Short exercise A:
Transcribe the lines in the records below, starting with the line containing "List objects with" and continuing through the final line of the records.

Page text:
It's a very interesting design. From the point of view of a homebuilt aircraft project, it could be easily broken down into a number of smaller parts for easy assembly, transport, and storage. Imagine a fuselage pod with engine and landing gear that ends at the projected trailing edge of the the ailerons, a long-chord wing center section mounting the elevator, fins, and rudders, and two outer wing panels. The canopy would actually be mounted on the center section which in turn sits on top of the pod.

Thinking of the planform as four squares arranged in a T, if those outer panels were 7' chord and 7' span each, and the center section 7' span and 14' chord, you'd have 196 ft of wing area on 21 ft span for an aspect ratio of 2.25. That's a lot of wing area in a small package so you can use low wing loading to make up for high induced drag. At 750 lb gross weight with a basic 55 hp VW conversion I get 33 mph stall, 82 mph 75% cruise, 91 mph 100% max, 1100 fpm climb, and 700 fpm power off sink rate.

Dataset excerpts:

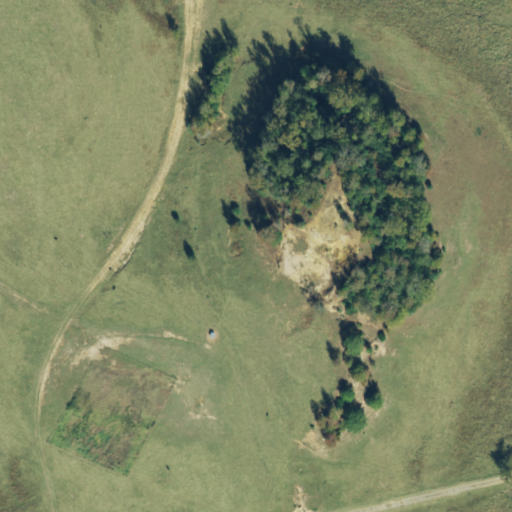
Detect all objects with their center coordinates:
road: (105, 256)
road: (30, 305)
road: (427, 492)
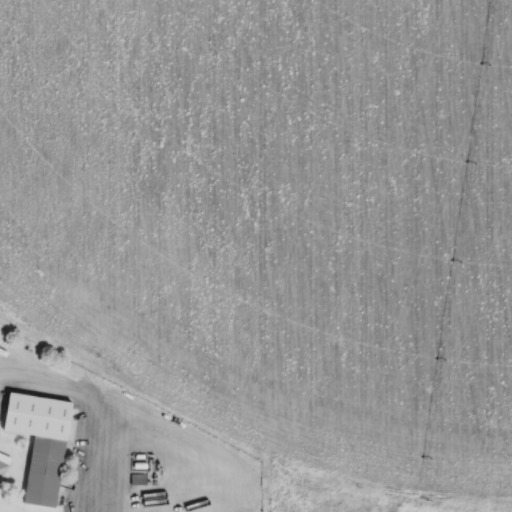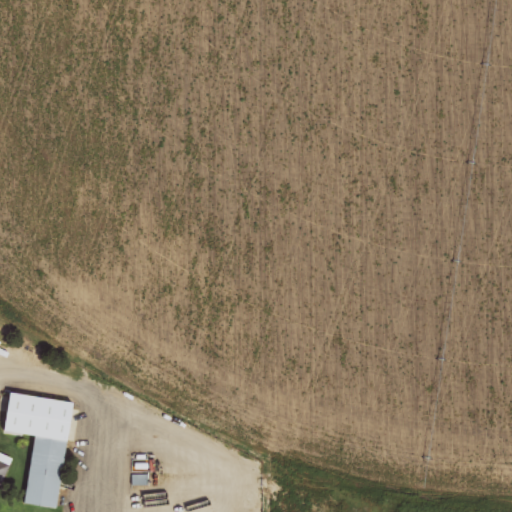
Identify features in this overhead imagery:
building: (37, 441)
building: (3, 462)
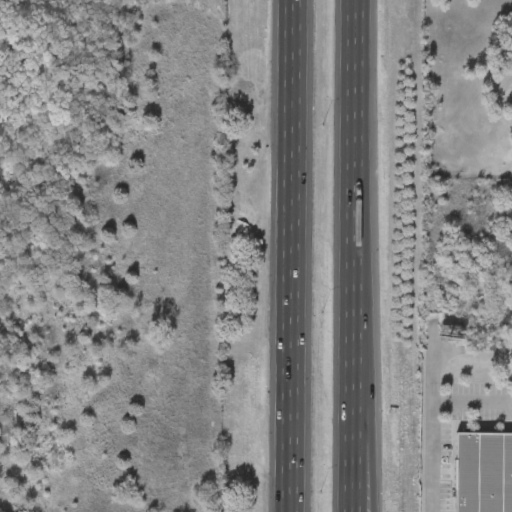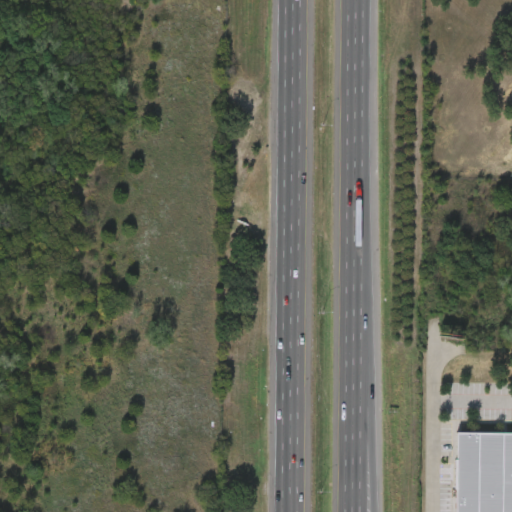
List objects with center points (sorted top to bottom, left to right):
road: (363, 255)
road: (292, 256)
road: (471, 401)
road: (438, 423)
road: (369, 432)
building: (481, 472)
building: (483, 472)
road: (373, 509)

Short exercise B:
Restate, word for word, the full text above about the homebuilt aircraft design.

Correct answer A:
List objects with center points (sorted top to bottom, left to right):
road: (363, 255)
road: (292, 256)
road: (471, 401)
road: (438, 423)
road: (369, 432)
building: (481, 472)
building: (483, 472)
road: (373, 509)

Correct answer B:
It's a very interesting design. From the point of view of a homebuilt aircraft project, it could be easily broken down into a number of smaller parts for easy assembly, transport, and storage. Imagine a fuselage pod with engine and landing gear that ends at the projected trailing edge of the the ailerons, a long-chord wing center section mounting the elevator, fins, and rudders, and two outer wing panels. The canopy would actually be mounted on the center section which in turn sits on top of the pod.

Thinking of the planform as four squares arranged in a T, if those outer panels were 7' chord and 7' span each, and the center section 7' span and 14' chord, you'd have 196 ft of wing area on 21 ft span for an aspect ratio of 2.25. That's a lot of wing area in a small package so you can use low wing loading to make up for high induced drag. At 750 lb gross weight with a basic 55 hp VW conversion I get 33 mph stall, 82 mph 75% cruise, 91 mph 100% max, 1100 fpm climb, and 700 fpm power off sink rate.